I tre smartring Dreame per una catena di successi in tutta salute
Lo specialista nella pulizia della casa Dreame punta decisa verso gli smartring e la salute, con tre modelli più uno smartwatch
Ancora incapaci di conquistare lo spazio probabilmente all’altezza delle proprie potenzialità, sulla scenda del CES 2026 gli smartring non sono comunque mancati. Capacità di analisi più mirate e sotto certi aspetti precise, con in più il vantaggio di un’elevata praticità, portano a un ottimo potenziale. Tra chi si è distinta in modo particolare, Dreame Technology ha presentato una serie di tre modelli, ai quali abbinare eventualmente uno smartwatch in grado di rilevare la pressione nel sangue.
Una visione orientata quindi alla salute, con grande attenzione all’affidabilità dei componenti e relative analisi. Contando sull’immancabile contributo dell’Intelligenza artificiale, Dreame Technology parte con un obiettivo preciso, trasformare le usuali analisi a posteriori, sula base dei dati raccolti a fine giornata o dopo un’attività fisica, per spostare il baricentro più in direzione della prevenzione.

Tre modi per sposare lo smartring
Sono di conseguenza tre i modelli di smartring proposti. A Partire dal più completo Haptic AI Smart Ring, un dispositivo spesso 2,4 mm con un’attenzione particolare anche al design, e in grado di comunicare con l’utente attraverso semplici sfioramenti della superficie, per gestire notifiche ed eventuali segnali legati alla salute.

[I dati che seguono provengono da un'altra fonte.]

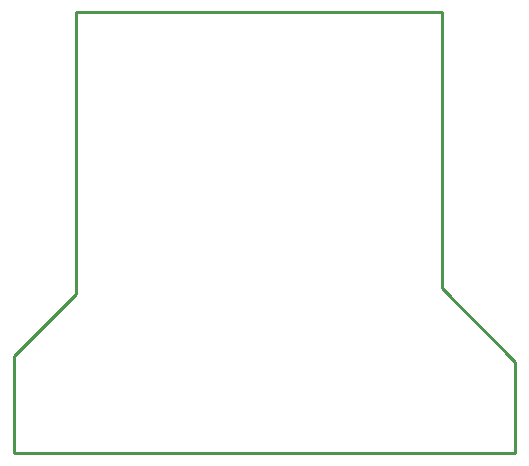
<source format=gko>
G04 Layer: BoardOutlineLayer*
G04 EasyEDA v6.5.50, 2025-06-16 12:03:04*
G04 55e65c3ac0eb4ad98c6e674942cef6fe,3f078cb1506742e7acfa9f53f525b8a4,10*
G04 Gerber Generator version 0.2*
G04 Scale: 100 percent, Rotated: No, Reflected: No *
G04 Dimensions in millimeters *
G04 leading zeros omitted , absolute positions ,4 integer and 5 decimal *
%FSLAX45Y45*%
%MOMM*%

%ADD10C,0.2540*%
%ADD11C,0.0166*%
D10*
X2857500Y5727700D02*
G01*
X4546600Y5727700D01*
X4546600Y3390900D01*
X5168900Y2768600D01*
X5168900Y1993900D01*
X927100Y1993900D01*
X927100Y2768600D01*
X927100Y2819400D01*
X1447800Y3340100D01*
X1447800Y5727700D01*
X2895600Y5727700D01*

%LPD*%
M02*

</source>
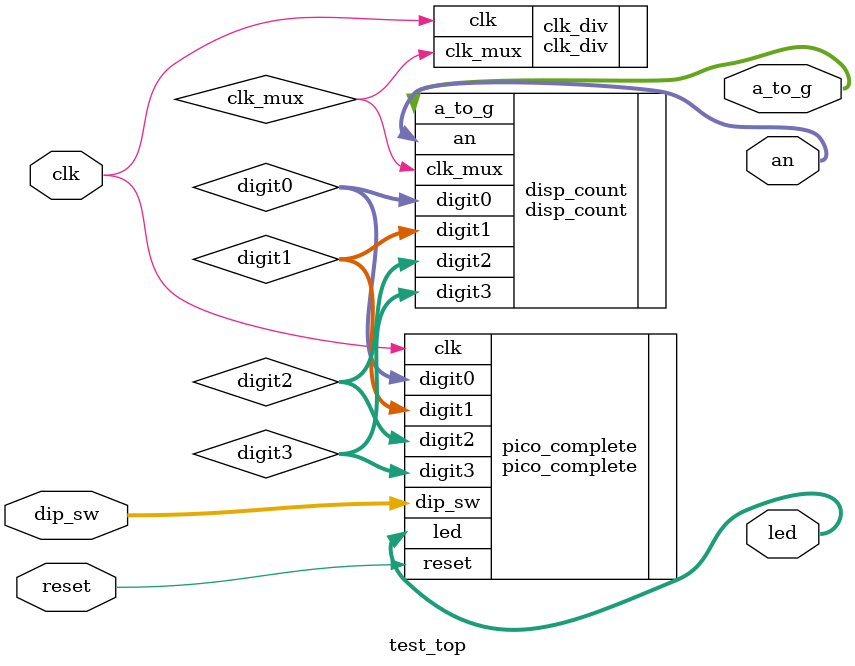
<source format=v>
`timescale 1ns / 1ps
module test_top(
	 input reset,
    input clk,
	 input [7:0] dip_sw,
    output wire[3:0] an,
    output wire[6:0] a_to_g,
	 output wire[7:0] led
    );
	  
	wire clk_mux;
	wire [3:0] digit0, digit1, digit2, digit3;
	
clk_div clk_div(
    .clk (clk),
	 .clk_mux(clk_mux)
    );
		 
pico_complete pico_complete(
	.reset(reset),
	.clk(clk),
	.dip_sw(dip_sw),
    .digit0(digit0),
    .digit1(digit1),
    .digit2(digit2),
    .digit3(digit3),
	.led(led)
    );
	 
disp_count disp_count(
    .digit0(digit0),
    .digit1(digit1),
    .digit2(digit2),
    .digit3(digit3),
	.clk_mux(clk_mux),
	.an(an),
	.a_to_g(a_to_g)
    );

endmodule

</source>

Più orientato espressamente alla salute invece AI ECG Ring, dove Dreame ha integrato un sistema per effettuare un ECG sfruttando la maggiore precisione dei dati rilevati al dito rispetto a quelli ormai abituali dello smartwatch al polso. Aspetto da sottolineare, secondo quanto dichiarato dall’azienda, con prestazioni a livello medico (al momento tuttavia non risultanto certificazioni), quindi da sfruttare anche per monitoraggio a distanza e l’invio di eventuali allerta a familiari o assistenti.

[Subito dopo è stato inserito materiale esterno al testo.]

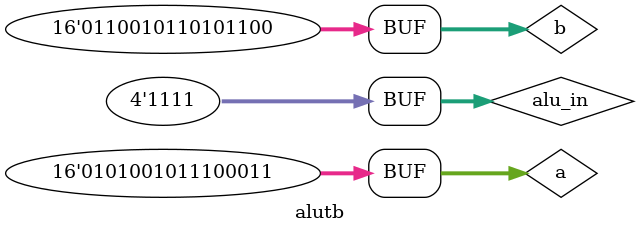
<source format=v>
module alu(input [15:0]a,b,input [3:0]alu_in,output reg[15:0] alu_out);
always @ (*) begin
case ({alu_in})
4'b0000 : alu_out = a+b; //add for addition kindly add one bit extra for carry in addition operation only
4'b0001 : alu_out = a-b; //sub
4'b0010 : alu_out = a*b; //multiply
4'b0011 : alu_out = a/b; //divide
4'b0100 : alu_out = a<<1; // left shif
4'b0101 : alu_out = a>>1; // right shift
4'b0110 : alu_out = {a[6:0],a[7]}; //rotate right
4'b0111 : alu_out = {a[0],a[7:1]}; //rotate left
4'b1001 : alu_out = a&b; // and
4'b1010 : alu_out = a|b; // or
4'b1011 : alu_out = a^b; //  ex or
4'b1100 : alu_out = ~(a&b); // nand
4'b1101 : alu_out = ~(a^b); // ex nor
4'b1110 : alu_out = (a>b); //  greater than
4'b1111 : alu_out = (a<b); // less than
default : alu_out=15'bx;
endcase
end
endmodule

//testbench
module alutb;
reg[15:0] a,b;
reg[3:0] alu_in;
wire[15:0] alu_out;
alu uut(.a(a),.b(b),.alu_in(alu_in),.alu_out(alu_out));
initial begin
$dumpfile("alu.vcd");
$dumpvars;
$monitor($time,"a=%b,b=%b,alu_out=%b",a,b,alu_in,alu_out);
//addition
alu_in =4'b0000;
#5 a=15'b111111111111111; b=15'b000000000000001;
#8 a=15'b000000000000000; b=15'b000000000000001;
$display ("addition");




//subtraction
alu_in =4'b0001;
a=15'b101001011100011; b=15'b110010110101100; 
#10 a=15'b111111111111111; b=15'b11111111111111;
$display ("subtraction");



//multipilication
$display ("multipilication");
alu_in =4'b0010;
a=15'b101001011100011; b=15'b110010110101100; 
#30 a=15'b101001011100011; b=15'b110010110101100;


//division
$display ("divide");
alu_in =4'b0011;
a=15'b101001011100011; b=15'b110010110101100; 
#40 a=15'b101001011100011; b=15'b110010110101100;


//left shif
$display ("left shif");
alu_in =4'b0100;
a=15'b101001011100011; b=15'b110010110101100; 
#50 a=15'b101001011100011; b=15'b110010110101100;


//right shift
$display ("right shift");
alu_in =4'b0101;
a=15'b101001011100011; b=15'b110010110101100; 
#60 a=15'b101001011100011; b=15'b110010110101100;


//rotate right
$display ("rotate right");
alu_in =4'b0110;
a=15'b101001011100011; b=15'b110010110101100; 
#75 a=15'b101001011100011; b=15'b110010110101100;


//rotate left
$display ("rotate left");
alu_in =4'b0111;
a=15'b101001011100011; b=15'b110010110101100; 
#85 a=15'b101001011100011; b=15'b110010110101100;


//and gate
$display ("and gate");
alu_in =4'b1000;
a=15'b101001011100011; b=15'b110010110101100; 
#95 a=16'b1111111111111111; b=16'b1111111111111111;


//or gate
$display ("or gate");
alu_in =4'b1001;
a=15'b101001011100011; b=15'b110010110101100; 
#100 a=15'b111111111111111; b=15'b000000000000000;


//ex or gate
$display ("ex or gate");
alu_in =4'b1010;
a=15'b101001011100011; b=15'b110010110101100; 
#115 a=15'b101001011100011; b=15'b110010110101100;


//nand gate
$display ("nand gate");
alu_in =4'b1011;
a=15'b101001011100011; b=15'b110010110101100; 
#125 a=15'b101001011100011; b=15'b110010110101100;


//ex nor gate
$display ("exnor");
alu_in =4'b1100;
a=15'b101001011100011; b=15'b110010110101100; 
#135 a=15'b101001011100011; b=15'b110010110101100; 


//greater than
$display ("greater than");
alu_in =4'b1101;
a=15'b101001011100011; b=15'b110010110101100; 
#145 a=15'b101001011100011; b=15'b110010110101100; 


//lessthan
$display ("lessthan");
alu_in =4'b1111;
a=15'b101001011100011; b=15'b110010110101100; 
#155 a=15'b101001011100011; b=15'b110010110101100;
end
endmodule

</source>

Infine, lo smartring AI NFC Ring, quello più orientato a supportare tante operazioni comuni di tutti i giorni. Come suggerito dal nome, la presenza del chip NFC lo rende idoneo per i pagamenti contactless, segnando un ulteriore passo avanti rispetto allo smartphone o lo smartwatch.

Il mattoni in più dell’ambizioso ecosistema Dreame
Nella circostanza, oltre agli smartring, Dreame ha presentato uno smartwatch fortemente orientato alla salute, nel tentativo di attirare i clienti in un ecosistema già ampio per altri motivi. Al momento solo annunciato, Health Monitoring Watch afferma di essere in grado di risolvere l’annoso problema di misurare la pressione del sangue al polso. Sempre utilizzando un sistema di pompaggio, presumibilmente integrato nel cinturino, ma più pratico di quelli visti finora. Importante precisare, al momento tutti pressochè dimenticati.
Per chi non conoscesse il marchio Dreame, è importante sottolineare come in realtà si tratti di una presenza sul mercato ormai consolidata, presente in diversi settori dell’elettronica domestica, finora però estranea al mondo wearable. Per essere più precisi, una sorta di concorrente diretto della più nota Dyson, non molto distante anche per quanto riguarda i prezzi, con un’offerta forse leggermente più ampia.
A parte la legittima curiosità per gli smartring Dreame, di fronte a informazioni decisamente limitate, al momento è ancora presto per distinguere tra il semplice annuncio promozionale e delle effettive novità.